Auvelity | Placebo | |
Week 1 | 15% | 7% |
Week 2 | 28% | 17% |
Week 3 | 42% | 25% |
Week 4 | 49% | 27% |
Week 6 | 54% (p<0.001)* | 34% |
*difference statistically significant; P-values for Weeks 1-4 were not calculated.
What is the mechanism of action of Auvelity?
Auvelity (dextromethorphan and bupropion) is thought to work by modulating glutamatergic neurotransmission in your brain. Each extended-release tablet contains dextromethorphan hydrobromide 45 mg and bupropion hydrochloride 105 mg, two medicines that may contribute to its effectiveness in depression.
- Dextromethorphan is an antagonist at the N-methyl-D-aspartate (NMDA) receptors (which means it blocks these receptors), but is also an agonist at the sigma-1 receptors (stimulates these receptors). This dual activity makes glutamate more available in your brain and helps to have a positive effect on your mood to ease depressive symptoms.
- Bupropion is an aminoketone and CYP2D6 inhibitor. It blocks an enzyme that metabolizes (breaks down) dextromethorphan which increases and prolong the blood levels of dextromethorphan.
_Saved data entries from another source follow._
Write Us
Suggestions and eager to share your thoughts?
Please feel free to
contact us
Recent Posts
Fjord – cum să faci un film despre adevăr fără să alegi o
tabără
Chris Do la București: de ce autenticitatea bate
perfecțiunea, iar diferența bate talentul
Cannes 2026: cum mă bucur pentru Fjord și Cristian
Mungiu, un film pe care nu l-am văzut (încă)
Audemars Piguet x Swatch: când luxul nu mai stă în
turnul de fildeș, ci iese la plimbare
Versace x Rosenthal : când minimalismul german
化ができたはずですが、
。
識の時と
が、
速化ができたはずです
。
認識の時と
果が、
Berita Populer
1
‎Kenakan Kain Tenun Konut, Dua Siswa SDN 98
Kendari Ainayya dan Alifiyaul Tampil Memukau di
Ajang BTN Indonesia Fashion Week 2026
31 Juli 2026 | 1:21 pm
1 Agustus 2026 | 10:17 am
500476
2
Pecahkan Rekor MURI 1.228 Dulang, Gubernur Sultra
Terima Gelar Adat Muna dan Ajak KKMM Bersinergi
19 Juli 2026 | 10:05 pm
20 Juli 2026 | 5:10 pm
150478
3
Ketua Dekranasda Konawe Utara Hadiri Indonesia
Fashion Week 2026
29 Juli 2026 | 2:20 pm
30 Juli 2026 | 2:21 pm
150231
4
Bupropion may also weakly affect neurotransmitters (chemical transmitters) like norepinephrine and dopamine in your brain.
How do I take Auvelity?
- The initial recommended dose is one tablet once daily in the morning, which is increased to one tablet twice daily after 3 days. Do not take more than two doses within the same day.
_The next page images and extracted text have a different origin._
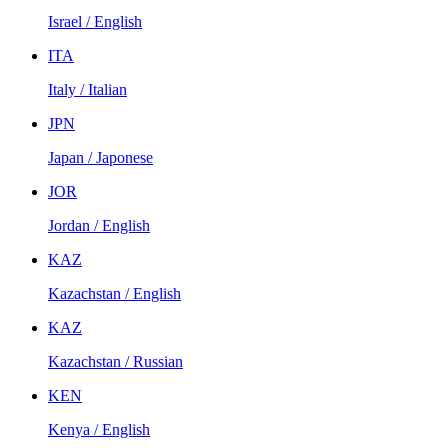
Israel / English
ITA
Italy / Italian
JPN
Japan / Japonese
JOR
Jordan / English
KAZ
Kazachstan / English
KAZ
Kazachstan / Russian
KEN
Kenya / English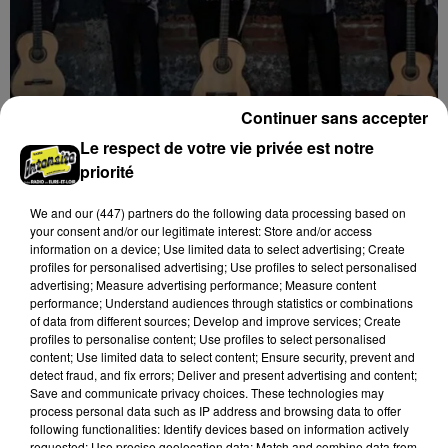
Continuer sans accepter
Le respect de votre vie privée est notre
priorité
8 août 2026
ORLÉANS (45) - CONSORT GUITARISSITICO
We and
our (447) partners
do the following data processing based on
DE CHILE
your consent and/or our legitimate interest: Store and/or access
Mercredi 10 février 2027 à 19h30 à la salle de l'Institut
information on a device; Use limited data to select advertising; Create
profiles for personalised advertising; Use profiles to select personalised
d'Orléans (Loiret) : Consort Guitarissitico de Chile.
advertising; Measure advertising performance; Measure content
Concert de guitares. Entrée libre.
performance; Understand audiences through statistics or combinations
of data from different sources; Develop and improve services; Create
profiles to personalise content; Use profiles to select personalised
content; Use limited data to select content; Ensure security, prevent and
detect fraud, and fix errors; Deliver and present advertising and content;
Save and communicate privacy choices. These technologies may
process personal data such as IP address and browsing data to offer
following functionalities: Identify devices based on information actively
requested; Use precise geolocation data; Match and combine data from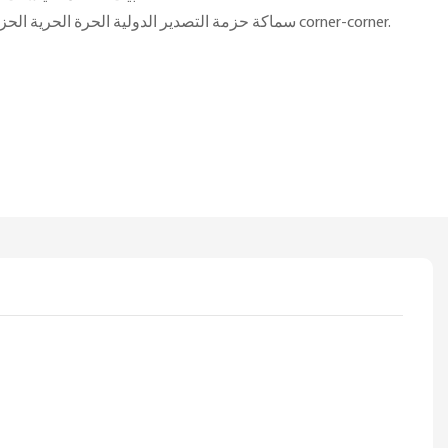
سماكة حزمة التصدير الدولية الحرة الحرية الحزمة-الحزمة الحزمة الحزمة corner-corner.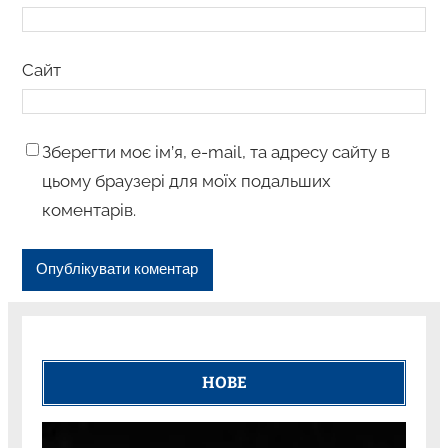
Сайт
Зберегти моє ім’я, e-mail, та адресу сайту в
цьому браузері для моїх подальших
коментарів.
НОВЕ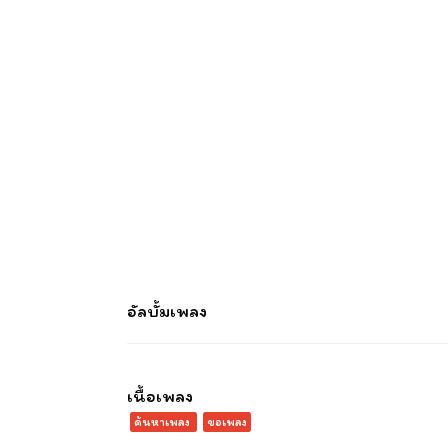
อัลบั้มเพลง
เนื้อเพลง
ค้นหาเพลง
ขอเพลง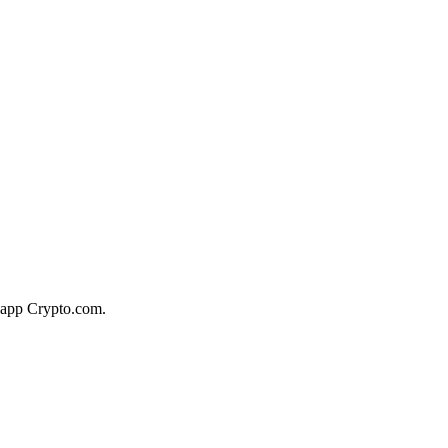
l'app Crypto.com.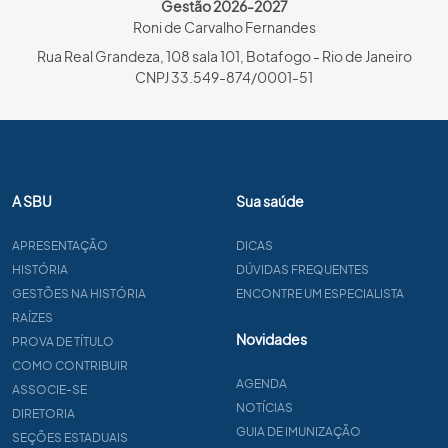
Gestão 2026-2027
Roni de Carvalho Fernandes
Rua Real Grandeza, 108 sala 101, Botafogo - Rio de Janeiro
CNPJ 33.549-874/0001-51
A SBU
Sua saúde
APRESENTAÇÃO
DICAS
HISTÓRIA
DÚVIDAS FREQUENTES
GESTÕES NA HISTÓRIA
ENCONTRE UM ESPECIALISTA
RAÍZES
Novidades
PROVA DE TÍTULO
COMO CONTRIBUIR
AGENDA
ASSOCIE-SE
NOTÍCIAS
DIRETORIA
GUIA DE IMUNIZAÇÃO
SEÇÕES ESTADUAIS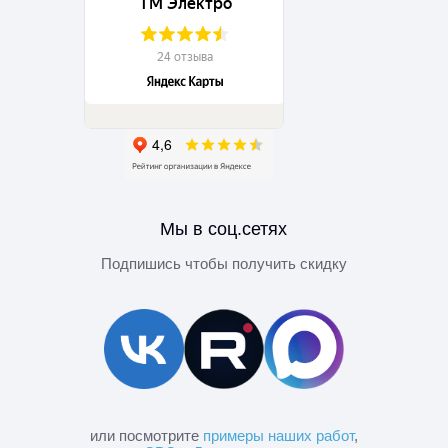
Мы в соц.сетях
Подпишись чтобы получить скидку
или посмотрите
примеры наших работ
,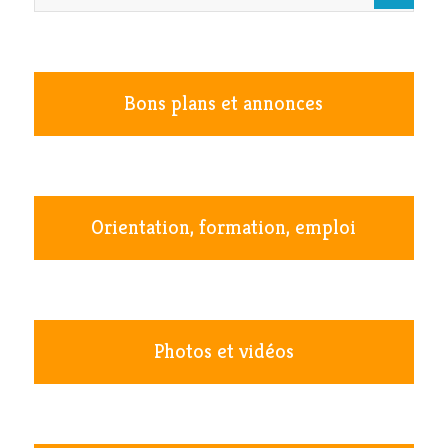
Bons plans et annonces
Orientation, formation, emploi
Photos et vidéos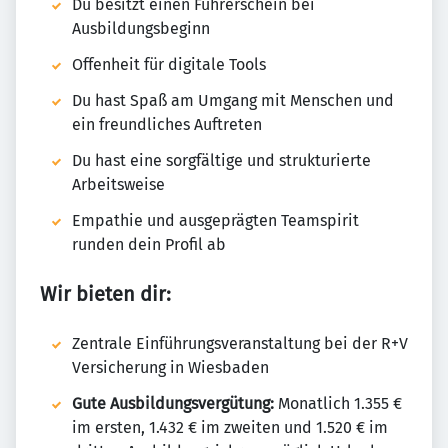
Du besitzt einen Führerschein bei
Ausbildungsbeginn
Offenheit für digitale Tools
Du hast Spaß am Umgang mit Menschen und
ein freundliches Auftreten
Du hast eine sorgfältige und strukturierte
Arbeitsweise
Empathie und ausgeprägten Teamspirit
runden dein Profil ab
Wir bieten dir:
Zentrale Einführungsveranstaltung bei der R+V
Versicherung in Wiesbaden
Gute Ausbildungsvergütung:
Monatlich 1.355 €
im ersten, 1.432 € im zweiten und 1.520 € im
- Swallow the tablets whole: do not chew, divide or crush the tablets.
- You can take Auvelity with or without food.
Your doctor may need to adjust your dose if you have kidney impairment or changes in the way you metabolize (break down) the medicine in your body.
Take Auvelity exactly as your doctor prescribes it.
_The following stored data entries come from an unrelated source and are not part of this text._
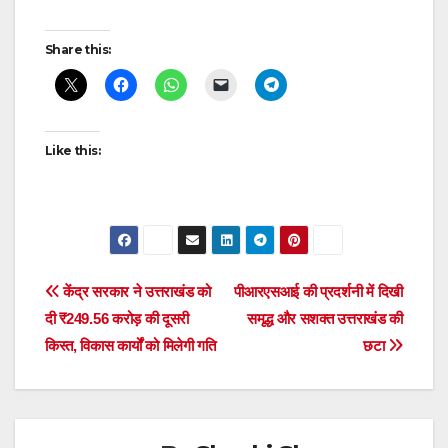
Post
Share this:
navigation
Like this:
Post
केंद्र सरकार ने उत्तराखंड को
पीआरएसआई की प्रदर्शनी में दिखी
दी ₹249.56 करोड़ की दूसरी
समृद्ध और सशक्त उत्तराखंड की
navigation
किस्त, विकास कार्यों को मिलेगी गति
छटा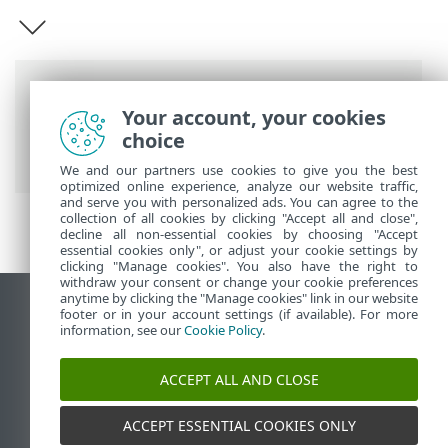
Länkstig
Your account, your cookies
ESET onlinehjälp
>
ESET Mobile Security
>
choice
ESET Mobile Security Introduktion
We and our partners use cookies to give you the best
optimized online experience, analyze our website traffic,
and serve you with personalized ads. You can agree to the
collection of all cookies by clicking "Accept all and close",
decline all non-essential cookies by choosing "Accept
essential cookies only", or adjust your cookie settings by
clicking "Manage cookies". You also have the right to
withdraw your consent or change your cookie preferences
anytime by clicking the "Manage cookies" link in our website
Visa skrivbords-webbplats
footer or in your account settings (if available). For more
information, see our
Cookie Policy
.
End of Life
ESET kunskapsbas
ACCEPT ALL AND CLOSE
ESET forum
ESET Status Portal
ACCEPT ESSENTIAL COOKIES ONLY
Regional support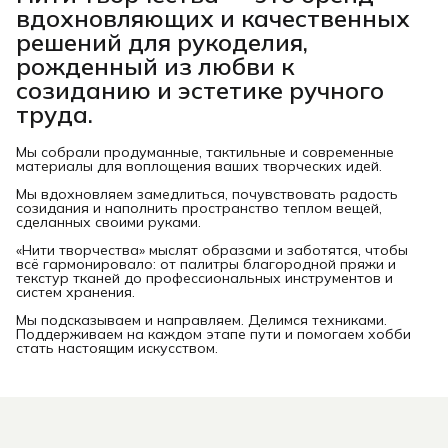
вдохновляющих и качественных
решений для рукоделия,
рожденный из любви к
созиданию и эстетике ручного
труда.
Мы собрали продуманные, тактильные и современные
материалы для воплощения ваших творческих идей.
Мы вдохновляем замедлиться, почувствовать радость
созидания и наполнить пространство теплом вещей,
сделанных своими руками.
«Нити творчества» мыслят образами и заботятся, чтобы
всё гармонировало: от палитры благородной пряжи и
текстур тканей до профессиональных инструментов и
систем хранения.
Мы подсказываем и направляем. Делимся техниками.
Поддерживаем на каждом этапе пути и помогаем хобби
стать настоящим искусством.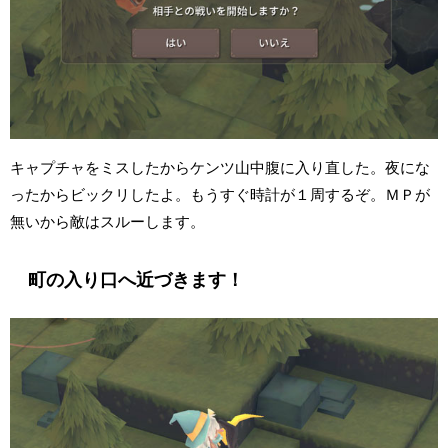
キャプチャをミスしたからケンツ山中腹に入り直した。夜にな
ったからビックリしたよ。もうすぐ時計が１周するぞ。ＭＰが
無いから敵はスルーします。
町の入り口へ近づきます！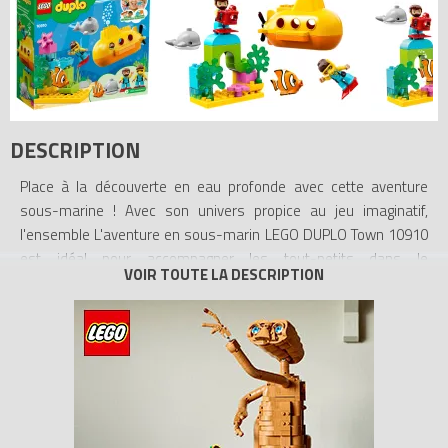
DESCRIPTION
Place à la découverte en eau profonde avec cette aventure
sous-marine ! Avec son univers propice au jeu imaginatif,
l'ensemble L'aventure en sous-marin LEGO DUPLO Town 10910
est idéal pour accompagner les tout-petits dans le
développement d'aptitudes clés ! Ce jouet de bain éducatif pour
tout-petits crée des situations propices à l'apprentissage et à la
discussion, alors que les jeunes enfants jouent à filmer la
baleine et le poisson avec la caméra. À l'heure du bain, le sous-
marin flotte et fait des bulles à la surface, tandis que la baleine
glisse et que le poisson souffle des bulles par en dessous.
L'ensemble inclut 2 figurines de plongeurs, pour partager le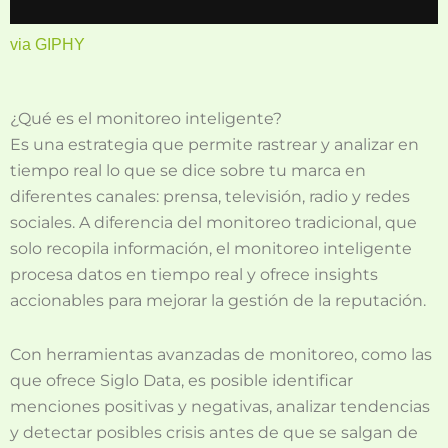
via GIPHY
¿Qué es el monitoreo inteligente?
Es una estrategia que permite rastrear y analizar en
tiempo real lo que se dice sobre tu marca en
diferentes canales: prensa, televisión, radio y redes
sociales. A diferencia del monitoreo tradicional, que
solo recopila información, el monitoreo inteligente
procesa datos en tiempo real y ofrece insights
accionables para mejorar la gestión de la reputación.
Con herramientas avanzadas de monitoreo, como las
que ofrece Siglo Data, es posible identificar
menciones positivas y negativas, analizar tendencias
y detectar posibles crisis antes de que se salgan de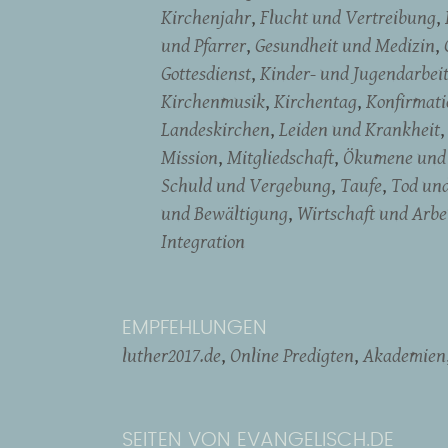
Kirchenjahr
Flucht und Vertreibung
und Pfarrer
Gesundheit und Medizin
Gottesdienst
Kinder- und Jugendarbei
Kirchenmusik
Kirchentag
Konfirmati
Landeskirchen
Leiden und Krankheit
Mission
Mitgliedschaft
Ökumene und 
Schuld und Vergebung
Taufe
Tod un
und Bewältigung
Wirtschaft und Arbe
Integration
EMPFEHLUNGEN
luther2017.de
Online Predigten
Akademien
SEITEN VON EVANGELISCH.DE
What are the common side effects with Auvelity?
Common side effects (in at least 5% of patients) include:
- dizziness
- headache
- diarrhea
- somnolence (drowsiness)
- dry mouth
- sexual dysfunction
- hyperhidrosis (excessive sweating)
Auvelity also carries a Boxed Warning for suicidal thoughts and behaviors. Other warnings and precautions include: increased seizure risk, increased blood pressure / hypertension, mania or hypomania, psychosis and other neuropsychiatric reactions, angle-closure glaucoma, dizziness, serotonin syndrome, and embryo-fetal toxicity.
This is not all the information you need to know about Auvelity for safe and effective use and does not take the place of your doctor’s directions. Review the full product information and discuss this information and any questions you have with your doctor or other health care provider.